Books
Interstitial Spaces of Architecture
Rarely does a foreword tell so much about the contents of a book. Here the author speaks of his visit to Borromini’s Church of San Carlo alle Quattro Fontane in Rome. Ignoring the trite discourse on the elliptical plan, the continuous entablature or overhead lighting, he emphasizes a seemingly minor fact: moving the reader from center to periphery, he stresses the existence of four inner doors, two of which give access to secondary chapels, while the two others lead to a hidden irregular space that turns out to be the building’s connecting axis around which the work revolves: the project’s so-called poché.
In Plan Poché, a doctoral thesis now published as a book, Castellanos first focusses on what looks like a residue space but which, as in the ‘hollow column’ (the pillar of St. Peter’s Basilica), is notable for its capacity to accommodate circulation spaces, opening the doors for the book’s real theme: the new way of laying out floor plans, using the solids of the poché; that is, the manner in which some rooms are connected with others.

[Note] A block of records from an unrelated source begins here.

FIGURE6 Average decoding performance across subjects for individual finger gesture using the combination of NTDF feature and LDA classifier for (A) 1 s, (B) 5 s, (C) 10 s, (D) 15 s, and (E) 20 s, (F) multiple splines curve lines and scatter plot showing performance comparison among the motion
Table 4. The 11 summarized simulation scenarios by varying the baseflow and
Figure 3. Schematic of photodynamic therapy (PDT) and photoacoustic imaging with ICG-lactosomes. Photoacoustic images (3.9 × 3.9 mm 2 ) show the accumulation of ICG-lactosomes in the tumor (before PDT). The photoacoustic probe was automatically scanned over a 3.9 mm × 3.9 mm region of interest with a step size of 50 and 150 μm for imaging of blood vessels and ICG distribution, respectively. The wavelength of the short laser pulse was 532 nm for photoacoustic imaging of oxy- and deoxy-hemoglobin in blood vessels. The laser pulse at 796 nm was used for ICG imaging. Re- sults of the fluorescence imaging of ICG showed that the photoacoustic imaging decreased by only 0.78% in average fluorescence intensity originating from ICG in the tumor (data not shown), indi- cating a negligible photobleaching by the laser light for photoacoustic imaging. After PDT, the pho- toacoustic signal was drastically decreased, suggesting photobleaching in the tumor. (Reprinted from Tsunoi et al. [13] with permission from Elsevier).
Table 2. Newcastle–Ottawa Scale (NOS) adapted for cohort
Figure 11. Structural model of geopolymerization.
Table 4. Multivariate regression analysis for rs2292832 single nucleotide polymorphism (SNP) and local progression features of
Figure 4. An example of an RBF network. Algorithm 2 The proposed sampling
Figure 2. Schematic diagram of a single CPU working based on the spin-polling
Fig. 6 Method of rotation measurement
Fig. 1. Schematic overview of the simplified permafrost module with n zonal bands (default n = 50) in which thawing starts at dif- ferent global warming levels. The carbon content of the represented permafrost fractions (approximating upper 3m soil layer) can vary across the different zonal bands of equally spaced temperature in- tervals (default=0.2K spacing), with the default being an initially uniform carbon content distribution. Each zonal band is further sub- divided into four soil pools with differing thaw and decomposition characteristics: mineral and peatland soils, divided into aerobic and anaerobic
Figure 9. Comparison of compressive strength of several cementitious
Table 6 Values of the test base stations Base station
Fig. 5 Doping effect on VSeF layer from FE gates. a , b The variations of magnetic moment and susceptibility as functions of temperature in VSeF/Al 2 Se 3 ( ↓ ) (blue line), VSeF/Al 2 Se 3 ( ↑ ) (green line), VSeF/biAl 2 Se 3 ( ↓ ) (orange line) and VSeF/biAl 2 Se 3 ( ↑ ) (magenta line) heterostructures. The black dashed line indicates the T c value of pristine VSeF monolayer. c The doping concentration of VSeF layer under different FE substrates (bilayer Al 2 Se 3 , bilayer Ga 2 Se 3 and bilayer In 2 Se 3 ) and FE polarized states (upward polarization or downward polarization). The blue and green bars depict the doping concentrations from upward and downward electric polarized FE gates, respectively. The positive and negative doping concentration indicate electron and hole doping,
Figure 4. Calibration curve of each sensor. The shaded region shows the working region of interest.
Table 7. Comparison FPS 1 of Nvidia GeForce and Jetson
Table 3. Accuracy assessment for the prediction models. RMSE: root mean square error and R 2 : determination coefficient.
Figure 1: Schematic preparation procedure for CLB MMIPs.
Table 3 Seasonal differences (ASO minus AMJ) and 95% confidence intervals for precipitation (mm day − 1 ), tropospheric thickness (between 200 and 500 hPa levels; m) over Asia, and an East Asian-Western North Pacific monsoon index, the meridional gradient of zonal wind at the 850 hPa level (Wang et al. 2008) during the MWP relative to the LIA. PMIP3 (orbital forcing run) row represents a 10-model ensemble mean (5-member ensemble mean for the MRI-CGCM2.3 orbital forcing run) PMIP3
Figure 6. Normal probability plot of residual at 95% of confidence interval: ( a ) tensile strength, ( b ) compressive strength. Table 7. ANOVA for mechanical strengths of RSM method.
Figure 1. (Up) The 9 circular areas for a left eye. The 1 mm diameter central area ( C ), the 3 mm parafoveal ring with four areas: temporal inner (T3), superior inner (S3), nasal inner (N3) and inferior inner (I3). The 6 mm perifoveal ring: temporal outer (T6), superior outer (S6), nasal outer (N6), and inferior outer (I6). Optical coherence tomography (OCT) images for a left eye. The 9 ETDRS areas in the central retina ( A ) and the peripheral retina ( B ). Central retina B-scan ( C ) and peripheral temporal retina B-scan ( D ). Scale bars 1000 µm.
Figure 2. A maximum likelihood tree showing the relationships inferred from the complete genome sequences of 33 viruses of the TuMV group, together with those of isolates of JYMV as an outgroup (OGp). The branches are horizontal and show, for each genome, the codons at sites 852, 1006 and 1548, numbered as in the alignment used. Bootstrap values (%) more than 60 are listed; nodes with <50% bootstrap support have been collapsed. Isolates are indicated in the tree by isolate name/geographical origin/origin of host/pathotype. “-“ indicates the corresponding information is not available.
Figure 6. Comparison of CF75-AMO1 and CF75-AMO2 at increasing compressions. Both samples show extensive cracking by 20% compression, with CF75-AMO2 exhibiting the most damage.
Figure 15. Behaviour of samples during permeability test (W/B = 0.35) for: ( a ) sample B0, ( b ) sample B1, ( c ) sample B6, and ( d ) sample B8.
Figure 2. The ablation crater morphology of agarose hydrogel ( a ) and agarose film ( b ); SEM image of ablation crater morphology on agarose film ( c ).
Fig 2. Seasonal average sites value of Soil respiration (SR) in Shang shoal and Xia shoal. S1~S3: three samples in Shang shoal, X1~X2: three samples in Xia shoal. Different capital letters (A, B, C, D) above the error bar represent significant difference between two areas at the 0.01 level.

Unlike the history of erudite architecture, against using architectural theory as a standard for interpretations, or typological analysis as final reasoning, Castellanos brilliantly takes up on the history of architecture in terms of composition, playing with references to Blondell as much as to Julian Gaudet, Kahn or Le Corbusier. In a way, how the book is written recalls Cortázar making Rayuela readable in different ways, promoting disorder in the way texts are tackled.